As we fast approach the post-antibiotic era, the urgency for novel antimicrobials and innovative strategies to combat resistance intensifies. Biofilms, which exhibit high antimicrobial tolerance and facilitate resistance gene transfer, are major contributors to antimicrobial resistance (AMR) and pose persistent challenges across healthcare, food safety, industry, and the environment. My research investigates plasma-activated water (PAW), an emerging technology that uses plasma, the fourth state of matter, to alter water’s physicochemical properties, producing antimicrobial reactive oxygen and nitrogen species (RONS). As a Postdoctoral researcher, I have demonstrated PAW’s effectiveness as an anti-biofilm alternative across multiple sectors.
This talk will focus on PAW’s biomedical applications, particularly in treating chronic wound infections, and its broader utility in decontaminating biofilm-contaminated stainless-steel surfaces, tools, and equipment, problematic across varying sectors. In an in vitro skin model using human keratinocytes, PAW pre-treatment significantly enhanced the efficacy of topical antiseptics, polyhexamethylene biguanide, povidone iodine, and MediHoney, against Escherichia coli biofilms. Mechanistically, PAW-derived RONS rapidly disrupt bacterial membranes, potentiating antiseptic action. In another key study, we evaluated how different input gases (e.g., air, nitrogen, argon, oxygen) affect PAW's efficacy. PAW generated with oxygen (PAW-oxygen) was most effective in eradicating E. coli biofilms on stainless-steel, linked to increased intracellular ROS. Superoxide anion radical was deemed a key ROS in PAW-oxygen with potent anti-biofilm activity. In a follow-up study, transcriptomic analysis of E. coli biofilms exposed to sub-lethal PAW-oxygen revealed a 40% shift in gene expression associated with several biological pathways like sulfur metabolism and oxidative phosphorylation. Knockout mutants of key upregulated genes (trxC, cysP, nuoM) showed reduced viability, highlighting superoxide’s role.

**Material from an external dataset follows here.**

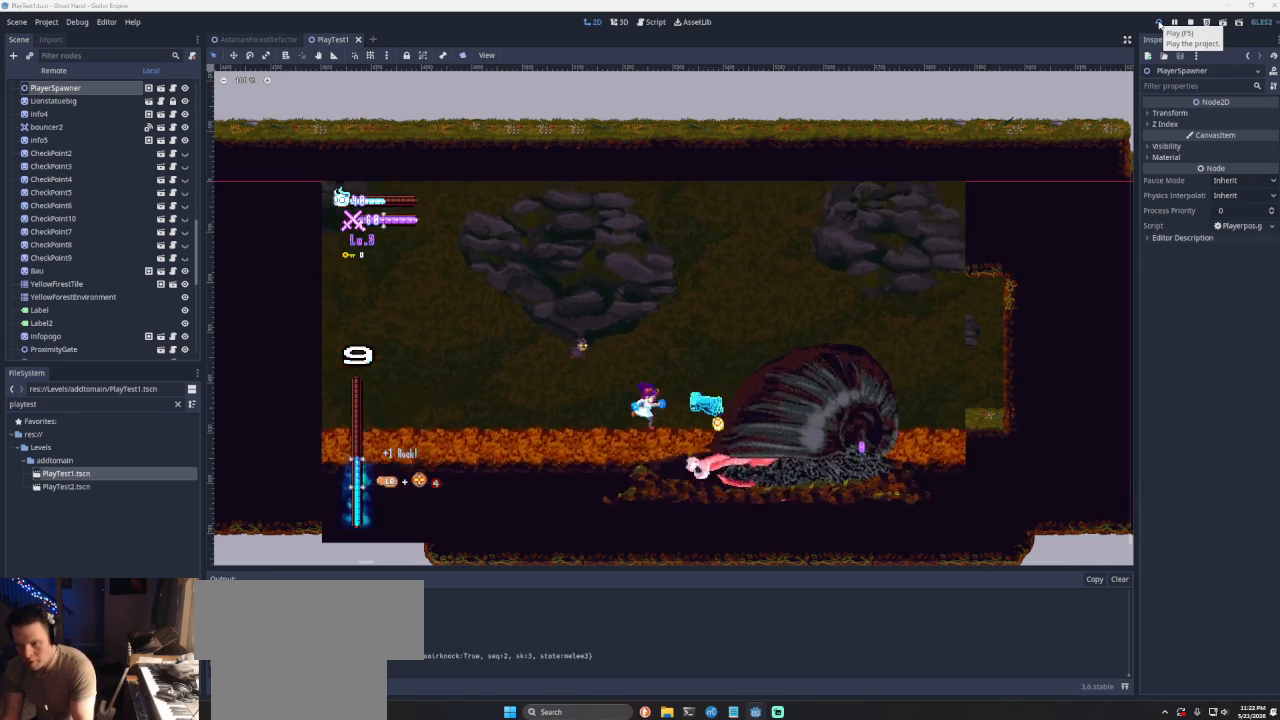
{"buttons": ["CROSS"], "left_stick": "right", "right_stick": "center", "events": [[33, "left_stick", "down-left"], [67, "SQUARE", "up"], [167, "left_stick", "left"], [233, "CROSS", "down"], [433, "left_stick", "right"]]}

Overall, my Postdoctoral research highlights PAW's potential to target multiple microbial components, reducing opportunities for resistance. Using an interdisciplinary approach that bridges microbiology, engineering, and plasma physics, I present PAW as a transformative novel solution to tackling biofilms and AMR, with broad applications across multiple sectors.